La Revue : Crise ou mutation ?

Cela fait aujourd’hui cinq ans que nos sociétés occidentales sont en crise. Crise des subprimes, crise bancaire et crise des dettes souveraines ont inexorablement fait échouer nos systèmes sur le front d’une crise qui a, finalement, percuté l’économie dans son ensemble. Mais ces mots ont-ils encore un sens aujourd’hui ? Ne cachent-ils pas un état plus profond ?

En grec « krisis » se définit comme « décision », en chinois il est synonyme d’opportunité. En français, ce terme s’apparente à un changement subit, un accident, une aggravation brusque ou, selon le Robert, comme une « phase grave dans l’évolution des choses, des événements, des idées ». Mais lorsque cette situation dure aussi longtemps, ne devrait-on pas plutôt parler de mutation, c’est à dire d’un changement qui aboutit à un état différent et caractérisé par sa permanence ?

Cette terminologie n’est pas sans conséquence car, si au-delà d’un état passager, nous vivons effectivement des événements qui consacreront un changement profond de nos systèmes, nous devrions prendre des décisions, non pas pour résoudre une crise passagère, mais pour parvenir à des solutions permettant d’aborder une mutation profonde de nos systèmes économiques et sociaux. En ne faisant pas l’impasse sur des paramètres inéluctables tels que les déficits publics ou le vieillissement de la population, il nous faudra concevoir de nouvelles recettes mais aussi adapter nos comportements, nos exigences, notre enseignement au nouvel environnement qui se dessine.

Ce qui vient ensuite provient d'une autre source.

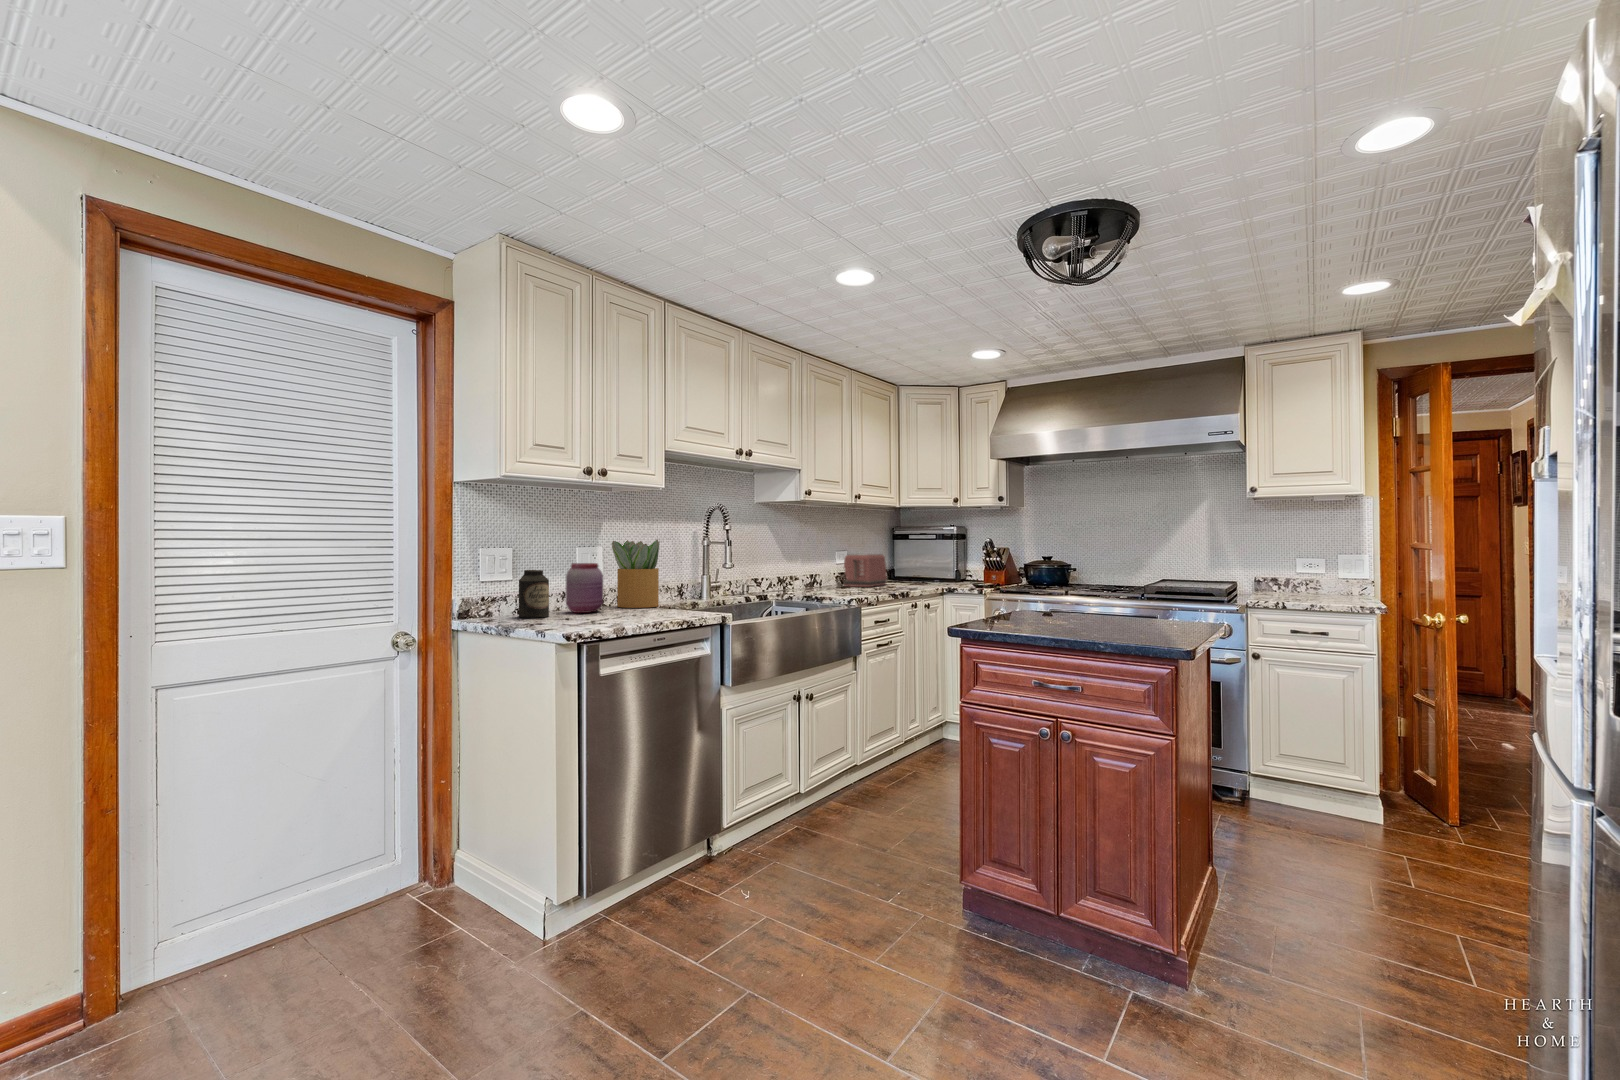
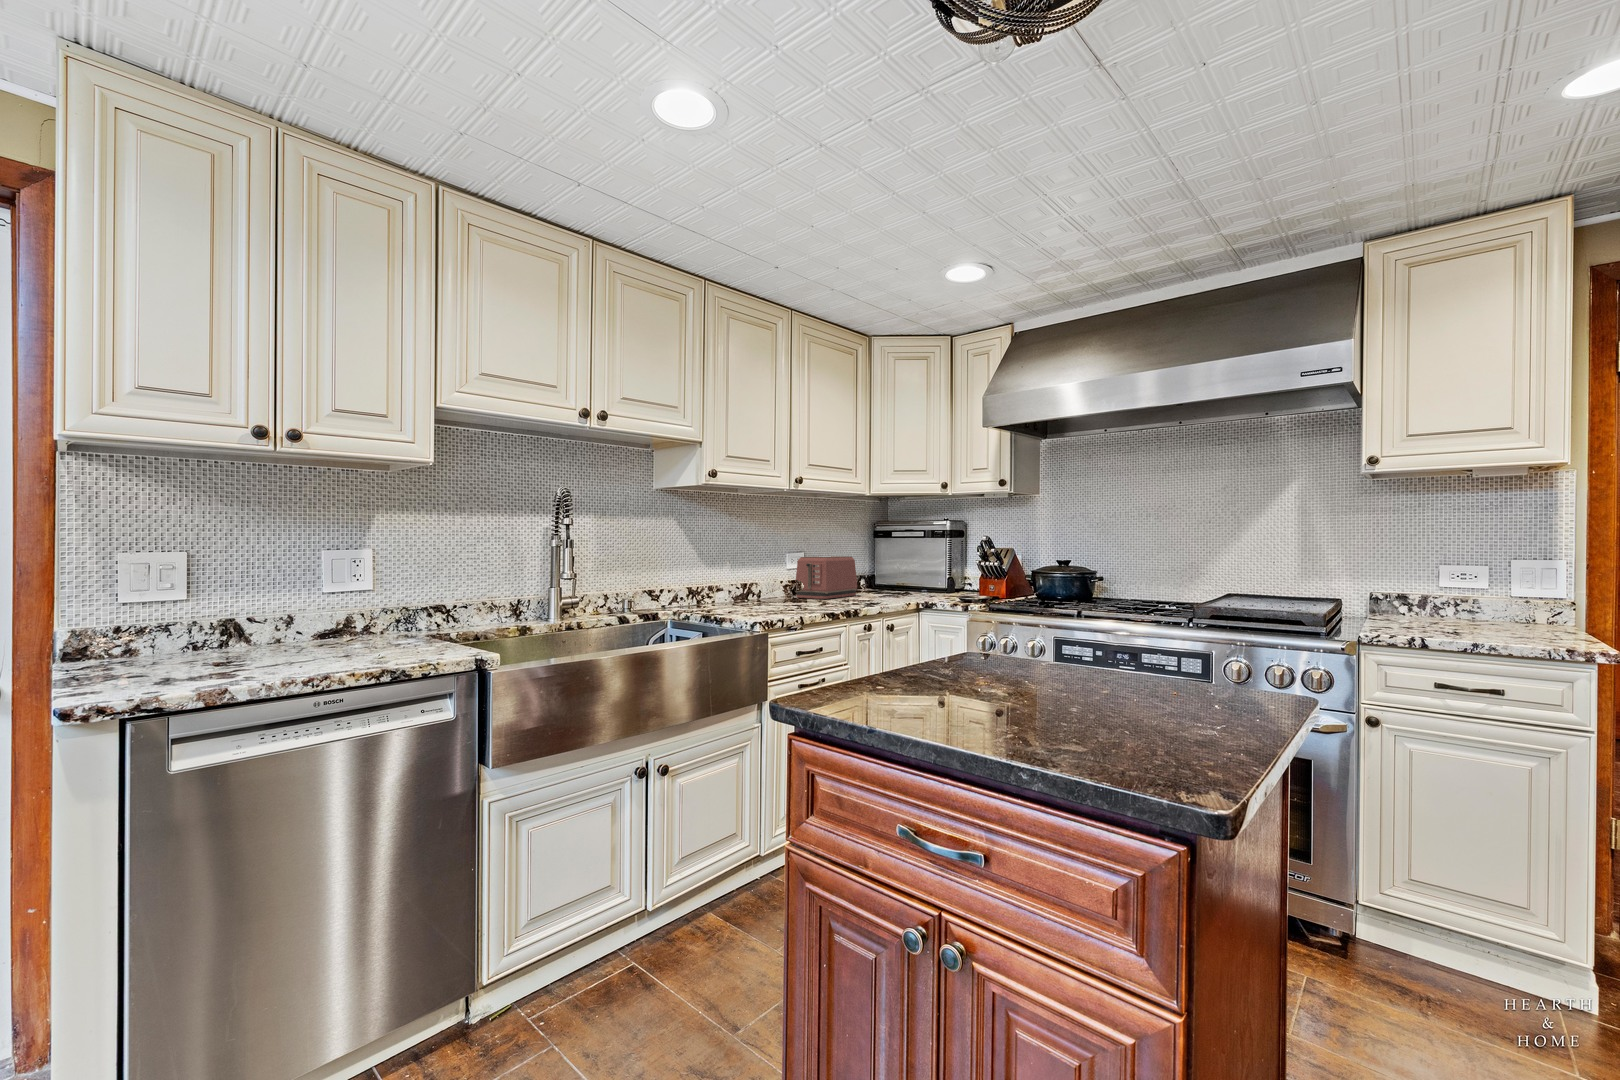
potted plant: present [612,540,660,608] -> none [387,538,468,636]
jar: present [566,563,603,613] -> none [286,572,351,646]
canister: present [519,570,549,618] -> none [184,584,241,657]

En attendant, une forme de tétanisation s’installe. « Cinq ans après le début de la crise, la situation économique dans la zone euro est toujours très difficile. Même si le climat de panique autour de l’euro a disparu des marchés financiers, l’incertitude par rapport aux perspectives économiques pour l’ensemble de la région a conservé un important effet paralysant », note Bart Van Craeynest, Chief economist chez Petercam. Après cinq trimestres consécutifs de contraction, l’économie européenne montre des difficultés à se relever. Dans ce climat, la Belgique, petite économie ouverte, ne semble pas encore avoir pris la mesure des défis qu’engendre cette mutation. « Le véritable défi pour les finances publiques belges se situe dès lors à plus long terme, notamment au niveau du vieillissement de la population et des coûts qu’il entraînera. Malgré le fait que ce défi soit déjà connu depuis 20 ans environ, la Belgique ne s’y est pas encore préparée », regrette Bart Van Craeynest.

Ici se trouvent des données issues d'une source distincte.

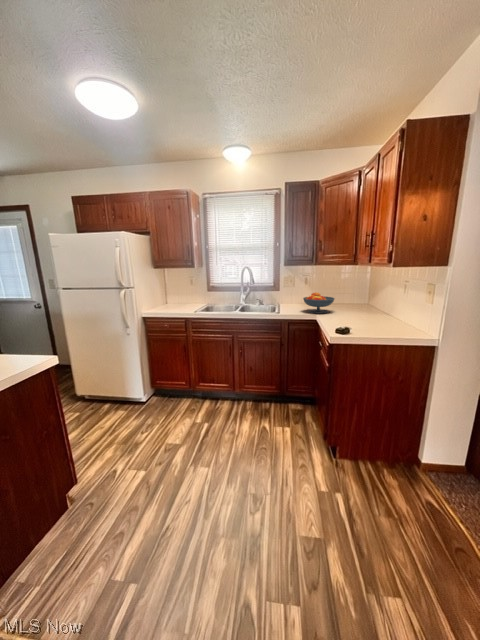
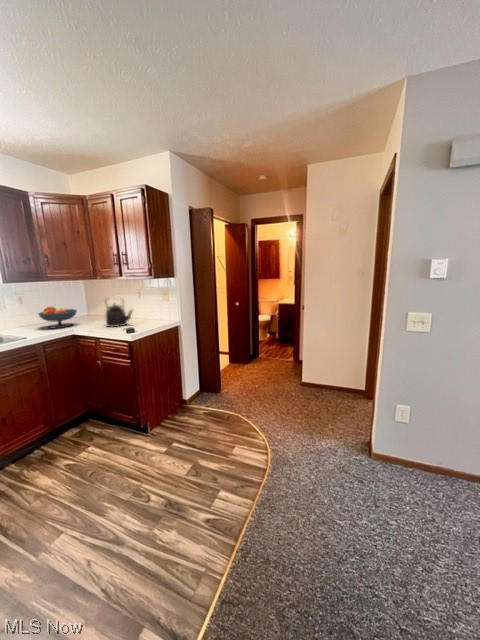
kettle: none [341,291,368,326] -> present [106,304,132,327]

Dans ce contexte, le rôle de la BCE et de la Commission européenne n’est pas anodin. « Il nous semble indiqué que la Commission européenne adapte sa politique d’assainissement doctrinaire et élabore un compromis acceptable entre, d’une part, la réduction indispensable de la dette, la limitation du déficit budgétaire, les réformes structurelles sur le marché du travail et dans le domaine des pensions et, d’autre part, les efforts à déployer en matière de lutte contre le chômage des jeunes et d’innovation. La BCE apportera sa contribution via la poursuite de sa politique monétaire bon marché, le maintien d’une offre de liquidités abondantes et l’acceptation d’une inflation entre 2 et 3%. Ce qui permettrait de limiter les années de vache maigre entamées en 2009 à sept, voire maximum dix ans », relève-t-on chez Belfius. Il s’agit d’un programme qui, effectivement, à travers des thèmes comme l’enseignement, l’innovation et les pensions, doit dépasser les préoccupations à court terme pour s’attaquer aux adaptations sociétales qui auront un impact sur le long terme, c’est à dire sur les générations futures. La crainte principale, aujourd’hui, est que nous manquions de vision stratégique.

Dans ce contexte, les marchés boursiers sont particulièrement disparates. Guy Wagner, Chief economist à la Banque de Luxembourg plaide aussi pour un changement de comportement du côté des investisseurs. « Il est dès lors, d’autant plus important de construire des portefeuilles capables de tenir la route sous différents scénarios plutôt que de rechercher coûte  que coûte un rendement aussi élevé que possible ». Ce qui est vrai pour les portefeuilles l’est aussi pour l’ensemble de nos actes, comportements ou décisions à venir : il faudra sans doute admettre et accepter de gagner moins pour vivre mieux et de revoir certains de nos droits acquis et conceptions si nous voulons passer avec succès le cap de cette mutation.